[Opening DATA section]
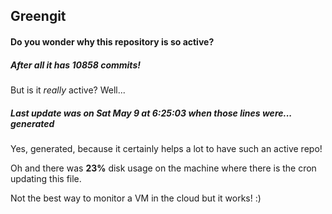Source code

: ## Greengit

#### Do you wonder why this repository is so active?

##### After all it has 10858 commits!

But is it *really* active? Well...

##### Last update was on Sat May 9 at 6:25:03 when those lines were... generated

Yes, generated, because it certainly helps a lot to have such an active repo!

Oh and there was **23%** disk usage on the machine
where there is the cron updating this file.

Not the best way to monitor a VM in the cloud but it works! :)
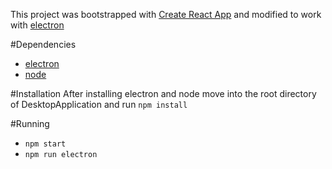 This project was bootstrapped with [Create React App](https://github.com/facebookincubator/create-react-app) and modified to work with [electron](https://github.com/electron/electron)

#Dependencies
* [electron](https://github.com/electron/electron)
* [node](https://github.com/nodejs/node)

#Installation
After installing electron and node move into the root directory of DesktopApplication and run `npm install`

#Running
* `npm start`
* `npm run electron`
[Closing DATA section]
[Opening DATA section]
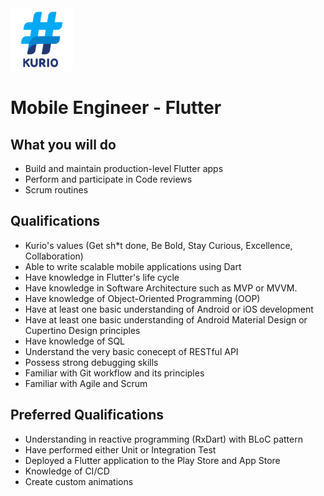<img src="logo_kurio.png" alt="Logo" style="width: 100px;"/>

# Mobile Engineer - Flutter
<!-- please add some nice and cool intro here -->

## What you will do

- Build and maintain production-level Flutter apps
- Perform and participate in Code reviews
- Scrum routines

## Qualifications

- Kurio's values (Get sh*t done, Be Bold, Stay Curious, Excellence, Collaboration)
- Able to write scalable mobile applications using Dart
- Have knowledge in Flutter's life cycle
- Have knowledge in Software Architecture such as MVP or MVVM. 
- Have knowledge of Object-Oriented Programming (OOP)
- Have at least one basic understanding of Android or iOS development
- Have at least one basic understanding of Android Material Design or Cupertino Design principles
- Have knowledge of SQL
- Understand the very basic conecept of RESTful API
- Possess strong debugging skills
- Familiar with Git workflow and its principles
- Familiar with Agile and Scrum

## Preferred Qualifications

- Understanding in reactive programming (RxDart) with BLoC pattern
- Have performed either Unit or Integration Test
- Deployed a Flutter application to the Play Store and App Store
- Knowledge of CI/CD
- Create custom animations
[Closing DATA section]
[Opening DATA section]
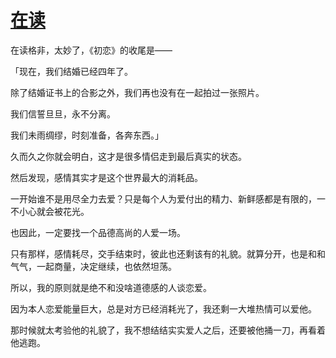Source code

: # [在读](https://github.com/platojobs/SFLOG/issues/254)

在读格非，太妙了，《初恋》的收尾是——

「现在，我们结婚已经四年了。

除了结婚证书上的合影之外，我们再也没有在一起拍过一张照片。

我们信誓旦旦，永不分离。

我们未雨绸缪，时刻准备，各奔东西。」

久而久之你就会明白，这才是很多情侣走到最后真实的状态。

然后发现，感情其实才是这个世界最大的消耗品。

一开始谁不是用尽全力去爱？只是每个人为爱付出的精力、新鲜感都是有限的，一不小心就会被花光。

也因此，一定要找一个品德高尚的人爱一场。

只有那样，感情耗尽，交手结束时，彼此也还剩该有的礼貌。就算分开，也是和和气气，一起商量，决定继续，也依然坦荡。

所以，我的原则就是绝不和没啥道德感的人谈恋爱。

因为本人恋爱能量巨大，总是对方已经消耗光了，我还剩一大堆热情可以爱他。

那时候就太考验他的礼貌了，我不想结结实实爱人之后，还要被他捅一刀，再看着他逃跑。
[Closing DATA section]
**ACTIVITY**
Reproduce verbatim the part of the records that opens with the line containing "# Mobile Engineer - Flutter" and closes with the line containing "- Create custom animations", including both of those lines.

**ANSWER SPACE**
# Mobile Engineer - Flutter
<!-- please add some nice and cool intro here -->

## What you will do

- Build and maintain production-level Flutter apps
- Perform and participate in Code reviews
- Scrum routines

## Qualifications

- Kurio's values (Get sh*t done, Be Bold, Stay Curious, Excellence, Collaboration)
- Able to write scalable mobile applications using Dart
- Have knowledge in Flutter's life cycle
- Have knowledge in Software Architecture such as MVP or MVVM. 
- Have knowledge of Object-Oriented Programming (OOP)
- Have at least one basic understanding of Android or iOS development
- Have at least one basic understanding of Android Material Design or Cupertino Design principles
- Have knowledge of SQL
- Understand the very basic conecept of RESTful API
- Possess strong debugging skills
- Familiar with Git workflow and its principles
- Familiar with Agile and Scrum

## Preferred Qualifications

- Understanding in reactive programming (RxDart) with BLoC pattern
- Have performed either Unit or Integration Test
- Deployed a Flutter application to the Play Store and App Store
- Knowledge of CI/CD
- Create custom animations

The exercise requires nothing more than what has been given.